§ **What is asked**
Reproduce the rows below verbatim, from the first line through the line containing "common name: Picnic beetle", both included.

§ **Records for the exercise**
================================

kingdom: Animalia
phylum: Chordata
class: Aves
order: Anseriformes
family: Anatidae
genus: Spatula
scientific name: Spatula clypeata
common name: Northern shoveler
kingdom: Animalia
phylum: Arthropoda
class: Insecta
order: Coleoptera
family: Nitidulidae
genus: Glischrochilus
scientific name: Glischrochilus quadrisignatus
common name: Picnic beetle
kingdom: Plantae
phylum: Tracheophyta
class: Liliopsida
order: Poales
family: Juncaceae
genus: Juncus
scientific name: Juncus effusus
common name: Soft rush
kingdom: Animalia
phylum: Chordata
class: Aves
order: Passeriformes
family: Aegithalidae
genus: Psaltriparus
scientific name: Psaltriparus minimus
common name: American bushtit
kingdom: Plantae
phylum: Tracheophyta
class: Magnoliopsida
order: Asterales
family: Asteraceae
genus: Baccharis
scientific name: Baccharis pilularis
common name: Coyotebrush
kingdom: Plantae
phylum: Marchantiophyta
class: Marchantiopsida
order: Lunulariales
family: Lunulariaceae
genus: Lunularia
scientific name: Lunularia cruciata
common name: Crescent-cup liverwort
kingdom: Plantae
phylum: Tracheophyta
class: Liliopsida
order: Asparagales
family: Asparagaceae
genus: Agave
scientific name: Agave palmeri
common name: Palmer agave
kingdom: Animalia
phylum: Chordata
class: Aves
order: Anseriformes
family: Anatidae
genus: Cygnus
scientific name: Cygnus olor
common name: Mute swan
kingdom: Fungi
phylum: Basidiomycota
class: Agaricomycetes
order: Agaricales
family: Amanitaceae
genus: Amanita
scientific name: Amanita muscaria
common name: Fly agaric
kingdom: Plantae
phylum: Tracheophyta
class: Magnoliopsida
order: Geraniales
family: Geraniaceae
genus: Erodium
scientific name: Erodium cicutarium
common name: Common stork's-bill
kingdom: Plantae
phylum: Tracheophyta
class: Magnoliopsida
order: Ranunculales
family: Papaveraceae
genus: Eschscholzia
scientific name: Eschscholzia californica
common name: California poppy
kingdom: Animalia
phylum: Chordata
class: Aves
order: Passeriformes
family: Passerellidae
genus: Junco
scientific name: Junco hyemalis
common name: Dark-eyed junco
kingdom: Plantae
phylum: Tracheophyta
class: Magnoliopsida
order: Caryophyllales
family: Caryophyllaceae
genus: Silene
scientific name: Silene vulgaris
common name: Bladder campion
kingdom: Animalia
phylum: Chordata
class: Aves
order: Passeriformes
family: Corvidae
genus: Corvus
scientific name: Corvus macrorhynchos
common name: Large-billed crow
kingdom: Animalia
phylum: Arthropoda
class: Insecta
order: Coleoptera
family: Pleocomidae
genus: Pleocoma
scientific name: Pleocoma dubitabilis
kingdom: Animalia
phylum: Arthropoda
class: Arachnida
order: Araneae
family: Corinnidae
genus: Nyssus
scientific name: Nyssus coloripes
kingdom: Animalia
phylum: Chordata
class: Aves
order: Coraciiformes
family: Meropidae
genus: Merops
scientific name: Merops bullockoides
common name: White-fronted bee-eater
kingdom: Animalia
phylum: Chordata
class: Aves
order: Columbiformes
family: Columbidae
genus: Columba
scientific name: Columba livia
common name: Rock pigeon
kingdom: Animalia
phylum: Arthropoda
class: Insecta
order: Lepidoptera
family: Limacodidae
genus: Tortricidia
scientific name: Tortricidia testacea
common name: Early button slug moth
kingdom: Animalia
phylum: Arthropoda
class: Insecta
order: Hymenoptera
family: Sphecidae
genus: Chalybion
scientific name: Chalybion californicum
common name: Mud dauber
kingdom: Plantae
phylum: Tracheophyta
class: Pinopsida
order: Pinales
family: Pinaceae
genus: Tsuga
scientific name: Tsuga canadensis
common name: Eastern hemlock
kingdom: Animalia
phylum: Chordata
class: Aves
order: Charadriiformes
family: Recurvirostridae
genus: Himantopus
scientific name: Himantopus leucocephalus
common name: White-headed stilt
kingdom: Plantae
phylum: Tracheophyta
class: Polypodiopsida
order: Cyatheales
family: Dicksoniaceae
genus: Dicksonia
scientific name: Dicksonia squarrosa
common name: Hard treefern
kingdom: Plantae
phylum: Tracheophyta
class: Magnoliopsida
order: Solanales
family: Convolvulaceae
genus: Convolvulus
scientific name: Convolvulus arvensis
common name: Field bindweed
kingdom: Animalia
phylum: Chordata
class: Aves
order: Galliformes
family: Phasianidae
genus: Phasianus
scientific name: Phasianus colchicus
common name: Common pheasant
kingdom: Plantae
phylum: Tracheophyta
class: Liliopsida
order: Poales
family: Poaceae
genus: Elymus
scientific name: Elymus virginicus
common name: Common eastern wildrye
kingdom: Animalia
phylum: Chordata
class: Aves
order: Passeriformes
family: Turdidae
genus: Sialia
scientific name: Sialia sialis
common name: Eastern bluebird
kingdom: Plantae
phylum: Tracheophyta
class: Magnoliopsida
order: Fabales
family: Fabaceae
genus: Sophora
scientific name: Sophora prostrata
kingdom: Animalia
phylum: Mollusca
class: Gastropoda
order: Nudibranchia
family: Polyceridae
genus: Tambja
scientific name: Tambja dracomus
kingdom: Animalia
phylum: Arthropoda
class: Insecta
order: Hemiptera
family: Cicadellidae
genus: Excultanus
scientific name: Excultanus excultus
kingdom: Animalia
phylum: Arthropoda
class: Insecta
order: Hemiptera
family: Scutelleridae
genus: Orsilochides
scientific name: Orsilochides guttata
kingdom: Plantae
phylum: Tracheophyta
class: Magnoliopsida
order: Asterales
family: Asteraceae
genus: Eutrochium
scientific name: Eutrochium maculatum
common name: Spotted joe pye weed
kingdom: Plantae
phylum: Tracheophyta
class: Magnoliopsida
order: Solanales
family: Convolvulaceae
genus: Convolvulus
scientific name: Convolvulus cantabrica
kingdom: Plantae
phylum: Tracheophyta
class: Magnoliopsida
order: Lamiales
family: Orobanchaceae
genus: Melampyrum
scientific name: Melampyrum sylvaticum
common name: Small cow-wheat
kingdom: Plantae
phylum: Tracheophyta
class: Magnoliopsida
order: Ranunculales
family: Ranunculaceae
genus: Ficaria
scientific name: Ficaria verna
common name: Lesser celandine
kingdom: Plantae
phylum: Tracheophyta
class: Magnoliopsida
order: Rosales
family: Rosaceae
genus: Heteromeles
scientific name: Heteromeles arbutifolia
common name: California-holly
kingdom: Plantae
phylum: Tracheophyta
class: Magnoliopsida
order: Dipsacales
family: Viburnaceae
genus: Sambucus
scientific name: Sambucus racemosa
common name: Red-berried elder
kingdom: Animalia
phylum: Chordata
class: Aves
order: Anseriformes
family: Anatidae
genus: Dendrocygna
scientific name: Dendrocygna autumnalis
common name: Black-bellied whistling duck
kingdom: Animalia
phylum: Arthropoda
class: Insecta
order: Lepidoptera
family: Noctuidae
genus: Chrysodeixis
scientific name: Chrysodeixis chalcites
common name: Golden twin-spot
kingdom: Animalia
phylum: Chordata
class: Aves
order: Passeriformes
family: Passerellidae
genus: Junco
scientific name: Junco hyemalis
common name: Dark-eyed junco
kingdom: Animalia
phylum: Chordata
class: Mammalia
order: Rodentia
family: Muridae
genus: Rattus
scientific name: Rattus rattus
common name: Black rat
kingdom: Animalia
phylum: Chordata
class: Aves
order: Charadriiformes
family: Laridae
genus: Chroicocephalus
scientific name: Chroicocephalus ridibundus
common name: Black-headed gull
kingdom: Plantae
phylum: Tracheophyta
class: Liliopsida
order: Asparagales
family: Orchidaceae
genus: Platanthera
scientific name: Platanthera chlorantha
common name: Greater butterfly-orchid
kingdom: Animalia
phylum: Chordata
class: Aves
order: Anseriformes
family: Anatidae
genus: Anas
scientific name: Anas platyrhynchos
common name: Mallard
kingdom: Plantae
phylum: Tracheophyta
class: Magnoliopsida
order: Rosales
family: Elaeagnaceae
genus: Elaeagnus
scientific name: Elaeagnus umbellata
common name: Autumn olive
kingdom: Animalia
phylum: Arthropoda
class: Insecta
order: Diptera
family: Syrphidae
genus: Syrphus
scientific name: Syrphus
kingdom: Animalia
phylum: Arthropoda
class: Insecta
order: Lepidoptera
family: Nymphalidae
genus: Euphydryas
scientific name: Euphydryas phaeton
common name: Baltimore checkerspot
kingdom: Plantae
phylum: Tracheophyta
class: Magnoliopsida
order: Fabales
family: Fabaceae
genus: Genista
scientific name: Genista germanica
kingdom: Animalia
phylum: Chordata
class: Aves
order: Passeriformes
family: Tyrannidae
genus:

================================

§ **Task answer**
kingdom: Animalia
phylum: Chordata
class: Aves
order: Anseriformes
family: Anatidae
genus: Spatula
scientific name: Spatula clypeata
common name: Northern shoveler
kingdom: Animalia
phylum: Arthropoda
class: Insecta
order: Coleoptera
family: Nitidulidae
genus: Glischrochilus
scientific name: Glischrochilus quadrisignatus
common name: Picnic beetle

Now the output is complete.